YOUR INSTRUCTIONS ::
Reproduce the material below line for line, changing nothing.

++++++

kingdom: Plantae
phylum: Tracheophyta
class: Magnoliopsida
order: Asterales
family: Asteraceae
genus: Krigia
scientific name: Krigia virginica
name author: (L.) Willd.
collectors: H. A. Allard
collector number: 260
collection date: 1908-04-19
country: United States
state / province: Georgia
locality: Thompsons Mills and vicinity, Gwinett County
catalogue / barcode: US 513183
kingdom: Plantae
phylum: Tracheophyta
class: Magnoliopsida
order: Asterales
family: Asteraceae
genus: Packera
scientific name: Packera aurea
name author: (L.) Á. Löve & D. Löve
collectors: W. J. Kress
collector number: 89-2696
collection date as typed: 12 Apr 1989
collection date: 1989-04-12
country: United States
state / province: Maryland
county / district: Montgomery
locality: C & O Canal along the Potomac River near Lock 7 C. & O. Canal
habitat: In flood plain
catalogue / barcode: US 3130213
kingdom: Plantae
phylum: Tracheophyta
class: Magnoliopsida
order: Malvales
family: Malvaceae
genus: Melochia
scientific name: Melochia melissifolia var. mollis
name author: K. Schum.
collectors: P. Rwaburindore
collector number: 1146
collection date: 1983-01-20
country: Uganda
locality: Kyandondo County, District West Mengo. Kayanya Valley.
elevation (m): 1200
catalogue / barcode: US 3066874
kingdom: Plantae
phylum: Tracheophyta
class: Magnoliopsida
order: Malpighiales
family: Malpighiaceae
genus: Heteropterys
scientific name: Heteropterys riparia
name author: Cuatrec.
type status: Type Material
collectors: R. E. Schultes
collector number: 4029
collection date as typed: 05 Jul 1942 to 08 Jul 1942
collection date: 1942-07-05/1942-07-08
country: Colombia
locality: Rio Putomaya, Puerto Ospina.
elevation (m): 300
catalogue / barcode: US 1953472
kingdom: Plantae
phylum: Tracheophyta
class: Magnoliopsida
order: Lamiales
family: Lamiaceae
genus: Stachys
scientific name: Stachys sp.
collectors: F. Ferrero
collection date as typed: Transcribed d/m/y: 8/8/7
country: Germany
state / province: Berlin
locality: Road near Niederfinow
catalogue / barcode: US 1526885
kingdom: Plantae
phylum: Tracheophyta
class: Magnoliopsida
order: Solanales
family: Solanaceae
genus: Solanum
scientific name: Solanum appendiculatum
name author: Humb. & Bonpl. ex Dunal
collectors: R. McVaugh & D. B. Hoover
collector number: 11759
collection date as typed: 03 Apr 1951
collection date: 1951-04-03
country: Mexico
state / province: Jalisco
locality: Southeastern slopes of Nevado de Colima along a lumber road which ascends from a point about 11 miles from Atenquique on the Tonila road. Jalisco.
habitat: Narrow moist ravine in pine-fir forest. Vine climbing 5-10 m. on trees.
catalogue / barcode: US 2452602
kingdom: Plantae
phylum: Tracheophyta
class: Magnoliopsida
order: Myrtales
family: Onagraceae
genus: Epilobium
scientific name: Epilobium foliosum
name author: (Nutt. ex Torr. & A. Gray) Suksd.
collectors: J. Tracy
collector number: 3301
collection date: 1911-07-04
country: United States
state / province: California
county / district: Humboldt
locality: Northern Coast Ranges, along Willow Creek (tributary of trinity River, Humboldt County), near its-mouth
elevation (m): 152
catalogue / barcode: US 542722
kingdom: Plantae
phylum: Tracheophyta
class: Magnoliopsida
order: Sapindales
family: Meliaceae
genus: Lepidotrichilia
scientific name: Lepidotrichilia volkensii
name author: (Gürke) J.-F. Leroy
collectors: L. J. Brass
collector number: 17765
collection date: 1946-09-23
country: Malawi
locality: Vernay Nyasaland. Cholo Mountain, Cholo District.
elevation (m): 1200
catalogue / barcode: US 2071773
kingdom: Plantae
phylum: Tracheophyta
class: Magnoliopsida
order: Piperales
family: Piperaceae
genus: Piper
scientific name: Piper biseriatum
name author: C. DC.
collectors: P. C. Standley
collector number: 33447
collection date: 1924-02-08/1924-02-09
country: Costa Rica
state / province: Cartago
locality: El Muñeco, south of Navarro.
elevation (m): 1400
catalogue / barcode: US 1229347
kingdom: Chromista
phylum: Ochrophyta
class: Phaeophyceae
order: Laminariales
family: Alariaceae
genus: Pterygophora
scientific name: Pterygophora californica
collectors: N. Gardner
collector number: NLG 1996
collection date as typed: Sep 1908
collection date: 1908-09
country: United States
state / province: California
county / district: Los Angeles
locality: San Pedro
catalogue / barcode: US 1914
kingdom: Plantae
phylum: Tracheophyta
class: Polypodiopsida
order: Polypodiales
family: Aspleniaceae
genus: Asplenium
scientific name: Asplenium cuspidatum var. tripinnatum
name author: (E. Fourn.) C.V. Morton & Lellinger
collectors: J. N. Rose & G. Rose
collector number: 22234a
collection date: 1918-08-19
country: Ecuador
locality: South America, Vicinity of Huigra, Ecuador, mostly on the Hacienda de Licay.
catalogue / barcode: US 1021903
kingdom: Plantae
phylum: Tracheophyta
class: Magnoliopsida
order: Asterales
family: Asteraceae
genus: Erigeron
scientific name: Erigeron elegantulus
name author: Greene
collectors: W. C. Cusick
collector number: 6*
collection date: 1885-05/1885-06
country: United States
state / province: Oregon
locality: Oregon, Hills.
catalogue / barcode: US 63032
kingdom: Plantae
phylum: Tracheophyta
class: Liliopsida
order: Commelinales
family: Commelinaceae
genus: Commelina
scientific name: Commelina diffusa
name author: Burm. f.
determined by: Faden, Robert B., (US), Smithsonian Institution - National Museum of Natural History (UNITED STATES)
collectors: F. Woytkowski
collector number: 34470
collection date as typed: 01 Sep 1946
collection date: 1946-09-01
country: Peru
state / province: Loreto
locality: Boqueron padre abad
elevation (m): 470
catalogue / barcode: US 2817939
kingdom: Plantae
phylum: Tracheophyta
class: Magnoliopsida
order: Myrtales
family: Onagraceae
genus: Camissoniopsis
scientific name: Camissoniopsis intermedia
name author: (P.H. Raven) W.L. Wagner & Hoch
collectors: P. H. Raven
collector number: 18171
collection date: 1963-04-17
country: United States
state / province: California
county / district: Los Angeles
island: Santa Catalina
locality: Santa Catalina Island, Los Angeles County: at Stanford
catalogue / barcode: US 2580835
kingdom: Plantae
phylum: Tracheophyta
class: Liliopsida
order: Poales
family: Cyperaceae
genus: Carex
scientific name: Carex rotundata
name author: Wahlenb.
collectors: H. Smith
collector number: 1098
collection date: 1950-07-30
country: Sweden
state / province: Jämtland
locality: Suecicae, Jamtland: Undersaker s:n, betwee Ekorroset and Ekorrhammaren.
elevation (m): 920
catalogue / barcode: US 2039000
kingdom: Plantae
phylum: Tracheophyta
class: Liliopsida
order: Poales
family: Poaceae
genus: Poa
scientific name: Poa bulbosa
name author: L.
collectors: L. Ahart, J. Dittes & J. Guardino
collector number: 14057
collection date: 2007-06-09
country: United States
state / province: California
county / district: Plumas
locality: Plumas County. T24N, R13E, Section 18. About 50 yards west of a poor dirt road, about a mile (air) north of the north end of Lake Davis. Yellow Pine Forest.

++++++

SOLUTION TO THIS PROBLEM ::
kingdom: Plantae
phylum: Tracheophyta
class: Magnoliopsida
order: Asterales
family: Asteraceae
genus: Krigia
scientific name: Krigia virginica
name author: (L.) Willd.
collectors: H. A. Allard
collector number: 260
collection date: 1908-04-19
country: United States
state / province: Georgia
locality: Thompsons Mills and vicinity, Gwinett County
catalogue / barcode: US 513183
kingdom: Plantae
phylum: Tracheophyta
class: Magnoliopsida
order: Asterales
family: Asteraceae
genus: Packera
scientific name: Packera aurea
name author: (L.) Á. Löve & D. Löve
collectors: W. J. Kress
collector number: 89-2696
collection date as typed: 12 Apr 1989
collection date: 1989-04-12
country: United States
state / province: Maryland
county / district: Montgomery
locality: C & O Canal along the Potomac River near Lock 7 C. & O. Canal
habitat: In flood plain
catalogue / barcode: US 3130213
kingdom: Plantae
phylum: Tracheophyta
class: Magnoliopsida
order: Malvales
family: Malvaceae
genus: Melochia
scientific name: Melochia melissifolia var. mollis
name author: K. Schum.
collectors: P. Rwaburindore
collector number: 1146
collection date: 1983-01-20
country: Uganda
locality: Kyandondo County, District West Mengo. Kayanya Valley.
elevation (m): 1200
catalogue / barcode: US 3066874
kingdom: Plantae
phylum: Tracheophyta
class: Magnoliopsida
order: Malpighiales
family: Malpighiaceae
genus: Heteropterys
scientific name: Heteropterys riparia
name author: Cuatrec.
type status: Type Material
collectors: R. E. Schultes
collector number: 4029
collection date as typed: 05 Jul 1942 to 08 Jul 1942
collection date: 1942-07-05/1942-07-08
country: Colombia
locality: Rio Putomaya, Puerto Ospina.
elevation (m): 300
catalogue / barcode: US 1953472
kingdom: Plantae
phylum: Tracheophyta
class: Magnoliopsida
order: Lamiales
family: Lamiaceae
genus: Stachys
scientific name: Stachys sp.
collectors: F. Ferrero
collection date as typed: Transcribed d/m/y: 8/8/7
country: Germany
state / province: Berlin
locality: Road near Niederfinow
catalogue / barcode: US 1526885
kingdom: Plantae
phylum: Tracheophyta
class: Magnoliopsida
order: Solanales
family: Solanaceae
genus: Solanum
scientific name: Solanum appendiculatum
name author: Humb. & Bonpl. ex Dunal
collectors: R. McVaugh & D. B. Hoover
collector number: 11759
collection date as typed: 03 Apr 1951
collection date: 1951-04-03
country: Mexico
state / province: Jalisco
locality: Southeastern slopes of Nevado de Colima along a lumber road which ascends from a point about 11 miles from Atenquique on the Tonila road. Jalisco.
habitat: Narrow moist ravine in pine-fir forest. Vine climbing 5-10 m. on trees.
catalogue / barcode: US 2452602
kingdom: Plantae
phylum: Tracheophyta
class: Magnoliopsida
order: Myrtales
family: Onagraceae
genus: Epilobium
scientific name: Epilobium foliosum
name author: (Nutt. ex Torr. & A. Gray) Suksd.
collectors: J. Tracy
collector number: 3301
collection date: 1911-07-04
country: United States
state / province: California
county / district: Humboldt
locality: Northern Coast Ranges, along Willow Creek (tributary of trinity River, Humboldt County), near its-mouth
elevation (m): 152
catalogue / barcode: US 542722
kingdom: Plantae
phylum: Tracheophyta
class: Magnoliopsida
order: Sapindales
family: Meliaceae
genus: Lepidotrichilia
scientific name: Lepidotrichilia volkensii
name author: (Gürke) J.-F. Leroy
collectors: L. J. Brass
collector number: 17765
collection date: 1946-09-23
country: Malawi
locality: Vernay Nyasaland. Cholo Mountain, Cholo District.
elevation (m): 1200
catalogue / barcode: US 2071773
kingdom: Plantae
phylum: Tracheophyta
class: Magnoliopsida
order: Piperales
family: Piperaceae
genus: Piper
scientific name: Piper biseriatum
name author: C. DC.
collectors: P. C. Standley
collector number: 33447
collection date: 1924-02-08/1924-02-09
country: Costa Rica
state / province: Cartago
locality: El Muñeco, south of Navarro.
elevation (m): 1400
catalogue / barcode: US 1229347
kingdom: Chromista
phylum: Ochrophyta
class: Phaeophyceae
order: Laminariales
family: Alariaceae
genus: Pterygophora
scientific name: Pterygophora californica
collectors: N. Gardner
collector number: NLG 1996
collection date as typed: Sep 1908
collection date: 1908-09
country: United States
state / province: California
county / district: Los Angeles
locality: San Pedro
catalogue / barcode: US 1914
kingdom: Plantae
phylum: Tracheophyta
class: Polypodiopsida
order: Polypodiales
family: Aspleniaceae
genus: Asplenium
scientific name: Asplenium cuspidatum var. tripinnatum
name author: (E. Fourn.) C.V. Morton & Lellinger
collectors: J. N. Rose & G. Rose
collector number: 22234a
collection date: 1918-08-19
country: Ecuador
locality: South America, Vicinity of Huigra, Ecuador, mostly on the Hacienda de Licay.
catalogue / barcode: US 1021903
kingdom: Plantae
phylum: Tracheophyta
class: Magnoliopsida
order: Asterales
family: Asteraceae
genus: Erigeron
scientific name: Erigeron elegantulus
name author: Greene
collectors: W. C. Cusick
collector number: 6*
collection date: 1885-05/1885-06
country: United States
state / province: Oregon
locality: Oregon, Hills.
catalogue / barcode: US 63032
kingdom: Plantae
phylum: Tracheophyta
class: Liliopsida
order: Commelinales
family: Commelinaceae
genus: Commelina
scientific name: Commelina diffusa
name author: Burm. f.
determined by: Faden, Robert B., (US), Smithsonian Institution - National Museum of Natural History (UNITED STATES)
collectors: F. Woytkowski
collector number: 34470
collection date as typed: 01 Sep 1946
collection date: 1946-09-01
country: Peru
state / province: Loreto
locality: Boqueron padre abad
elevation (m): 470
catalogue / barcode: US 2817939
kingdom: Plantae
phylum: Tracheophyta
class: Magnoliopsida
order: Myrtales
family: Onagraceae
genus: Camissoniopsis
scientific name: Camissoniopsis intermedia
name author: (P.H. Raven) W.L. Wagner & Hoch
collectors: P. H. Raven
collector number: 18171
collection date: 1963-04-17
country: United States
state / province: California
county / district: Los Angeles
island: Santa Catalina
locality: Santa Catalina Island, Los Angeles County: at Stanford
catalogue / barcode: US 2580835
kingdom: Plantae
phylum: Tracheophyta
class: Liliopsida
order: Poales
family: Cyperaceae
genus: Carex
scientific name: Carex rotundata
name author: Wahlenb.
collectors: H. Smith
collector number: 1098
collection date: 1950-07-30
country: Sweden
state / province: Jämtland
locality: Suecicae, Jamtland: Undersaker s:n, betwee Ekorroset and Ekorrhammaren.
elevation (m): 920
catalogue / barcode: US 2039000
kingdom: Plantae
phylum: Tracheophyta
class: Liliopsida
order: Poales
family: Poaceae
genus: Poa
scientific name: Poa bulbosa
name author: L.
collectors: L. Ahart, J. Dittes & J. Guardino
collector number: 14057
collection date: 2007-06-09
country: United States
state / province: California
county / district: Plumas
locality: Plumas County. T24N, R13E, Section 18. About 50 yards west of a poor dirt road, about a mile (air) north of the north end of Lake Davis. Yellow Pine Forest.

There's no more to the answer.